Low Plank Pose on the forearms, known in Sanskrit as Makara Adho Mukha Svanasana, is a powerful yet often overlooked posture that builds serious strength from the inside out. This pose challenges the body to stabilize itself using the deep core muscles, shoulders, legs, and back, all while cultivating endurance and mental focus. Though it may appear simple on the surface, Low Plank Pose offers a wealth of benefits for both beginners and seasoned practitioners.

The Foundation of Low Plank Pose

Makara Adho Mukha Svanasana translates to Crocodile Downward Facing Dog Pose, but most know it as Forearm Plank or Low Plank. In this pose, the forearms are placed firmly on the ground, shoulders stacked over elbows, and the body held in a strong, straight line from head to heels. Unlike standard plank on the hands, the lowered position intensifies the work in the core, while offering more support for the wrists.
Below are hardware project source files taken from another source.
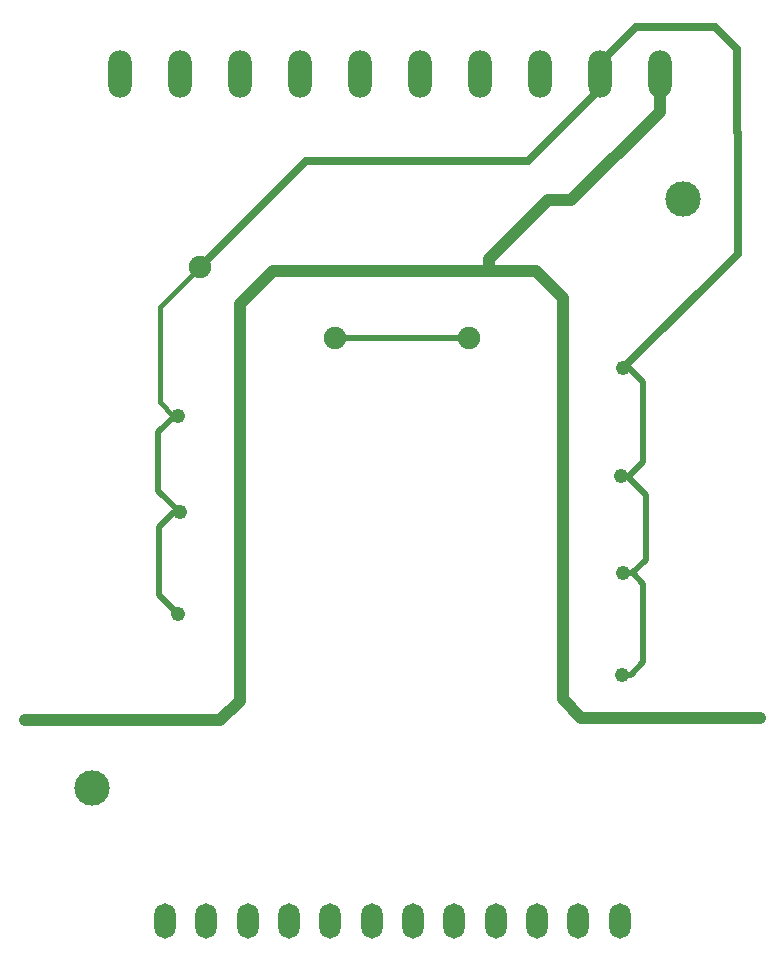
<source format=gbr>
%FSLAX23Y23*%
%MOIN*%
%ADD70O,0.07087X0.11811*%
%ADD91O,0.07874X0.15748*%
%ADD96C,0.01800*%
%ADD188C,0.01969*%
%ADD99C,0.02756*%
%ADD73C,0.03937*%
%ADD98C,0.04800*%
%ADD93C,0.07500*%
%ADD97C,0.11811*%
X000Y000D02*
D02*
D70*
X496Y321D03*
X634D03*
X772D03*
X909D03*
X1047D03*
X1185D03*
X1323D03*
X1461D03*
X1598D03*
X1736D03*
X1874D03*
X2012D03*
D02*
D73*
X1576Y2489D02*
X855D01*
X747Y2380*
Y1057*
X681Y991*
X028*
X1576Y2489D02*
X1732D01*
X1823Y2398*
Y1062*
X1884Y1000*
X2478*
X2145Y3147D02*
Y3020D01*
X1849Y2724*
X1772*
X1576Y2528*
Y2489*
D02*
D91*
X345Y3147D03*
X545D03*
X745D03*
X945D03*
X1145D03*
X1345D03*
X1545D03*
X1745D03*
X1945D03*
X2145D03*
D02*
D93*
X613Y2503D03*
X1064Y2264D03*
X1508D03*
D02*
D96*
X540Y2006D02*
X523D01*
X478Y2051*
Y2369*
X613Y2503*
D02*
D97*
X253Y767D03*
X2223Y2729D03*
D02*
D98*
X539Y1346D03*
X540Y2006D03*
X546Y1685D03*
X2015Y1804D03*
X2019Y1143D03*
X2023Y1481D03*
Y2164D03*
D02*
D99*
X613Y2503D02*
X614D01*
X965Y2854*
X1705*
X1945Y3094*
Y3147*
Y3181*
X2067Y3302*
X2331*
X2404Y3229*
Y2951*
X2405Y2950*
Y2546*
X2023Y2164*
D02*
D188*
X540Y2006D02*
X530D01*
X474Y1951*
Y1756*
X546Y1685*
X525*
X477Y1637*
Y1408*
X539Y1346*
X1508Y2264D02*
X1064D01*
X2015Y1804D02*
Y1807D01*
X2044*
X2090Y1852*
Y2118*
X2043Y2164*
X2023*
X2019Y1143D02*
X2050D01*
X2091Y1184*
Y1445*
X2055Y1481*
X2023*
X2052*
X2098Y1527*
Y1743*
X2039Y1802*
Y1804*
X2015*
X000Y000D02*
M02*

</source>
Key Benefits of Low Plank Pose

1. Deep Core Activation:
This pose requires the engagement of not only the rectus abdominis (six-pack muscles) but also the deeper transverse abdominis, obliques, and stabilizers, supporting a strong, functional core.
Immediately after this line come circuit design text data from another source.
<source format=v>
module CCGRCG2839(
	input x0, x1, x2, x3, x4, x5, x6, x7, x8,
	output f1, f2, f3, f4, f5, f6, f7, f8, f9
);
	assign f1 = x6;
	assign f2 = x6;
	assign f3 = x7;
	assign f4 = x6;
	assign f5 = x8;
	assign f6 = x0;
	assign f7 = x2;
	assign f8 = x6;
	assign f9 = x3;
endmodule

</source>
2. Shoulder and Back Strength:
Low Plank builds endurance in the shoulders, upper back, and scapular stabilizers, helping improve posture and support for daily movements.

3. Whole-Body Engagement:
The legs, glutes, and even the feet are active in this pose, making it an excellent full-body strength builder.

4. Mental Fortitude and Focus:
Holding Low Plank requires presence, breath control, and the ability to stay with discomfort—qualities that translate into greater resilience off the mat.
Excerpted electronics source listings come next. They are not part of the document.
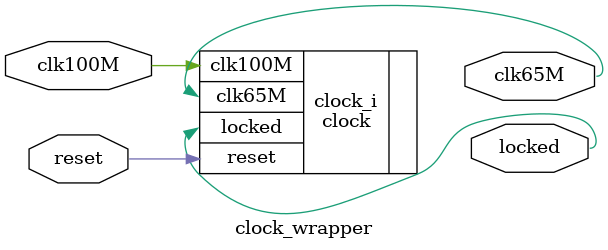
<source format=v>
`timescale 1 ps / 1 ps

module clock_wrapper
   (clk100M,
    clk65M,
    locked,
    reset);
  input clk100M;
  output clk65M;
  output locked;
  input reset;

  wire clk100M;
  wire clk65M;
  wire locked;
  wire reset;

  clock clock_i
       (.clk100M(clk100M),
        .clk65M(clk65M),
        .locked(locked),
        .reset(reset));
endmodule

</source>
How to Practice Low Plank (Makara Adho Mukha Svanasana)

  1. Begin on hands and knees, lowering down to your forearms. Ensure your elbows are directly under your shoulders, with forearms parallel or palms together.
  2. Extend your legs back, tucking the toes and lifting the knees off the mat to create a straight line from head to heels.
  3. Engage the core by drawing the navel toward the spine without arching or sagging the back.
  4. Press firmly through the forearms, keeping the shoulders away from the ears and the gaze slightly forward or down.
  5. Activate the legs and glutes, pressing back through the heels and keeping the inner thighs engaged.
  6. Hold for 30 seconds to 1 minute, focusing on steady breath and maintaining alignment.
  7. To release, gently lower the knees and come into Child’s Pose for a counter stretch.

Modifications and Tips

  • For beginners, start with the knees on the ground while maintaining the same alignment through the torso.
  • Use a block between the thighs to ensure the legs stay active and engaged.
  • Stay mindful of the lower back; if you feel any strain, adjust your alignment or modify with knees down.

When to Use Low Plank in Your Practice

Low Plank is ideal as a strength-building pose in any yoga sequence, core-focused routines, or as part of warm-up flows. It pairs well with Side Plank, Dolphin Pose, or as a transition into Vinyasa sequences to build heat and stability.

Conclusion

Makara Adho Mukha Svanasana is a foundational pose that teaches patience, builds functional strength, and promotes resilience. Its simplicity is its power—inviting you to slow down, feel deeply into your body, and build from the ground up. Whether you’re aiming to support your yoga practice or strengthen your core for everyday life, Low Plank Pose is a must-have in your movement toolkit.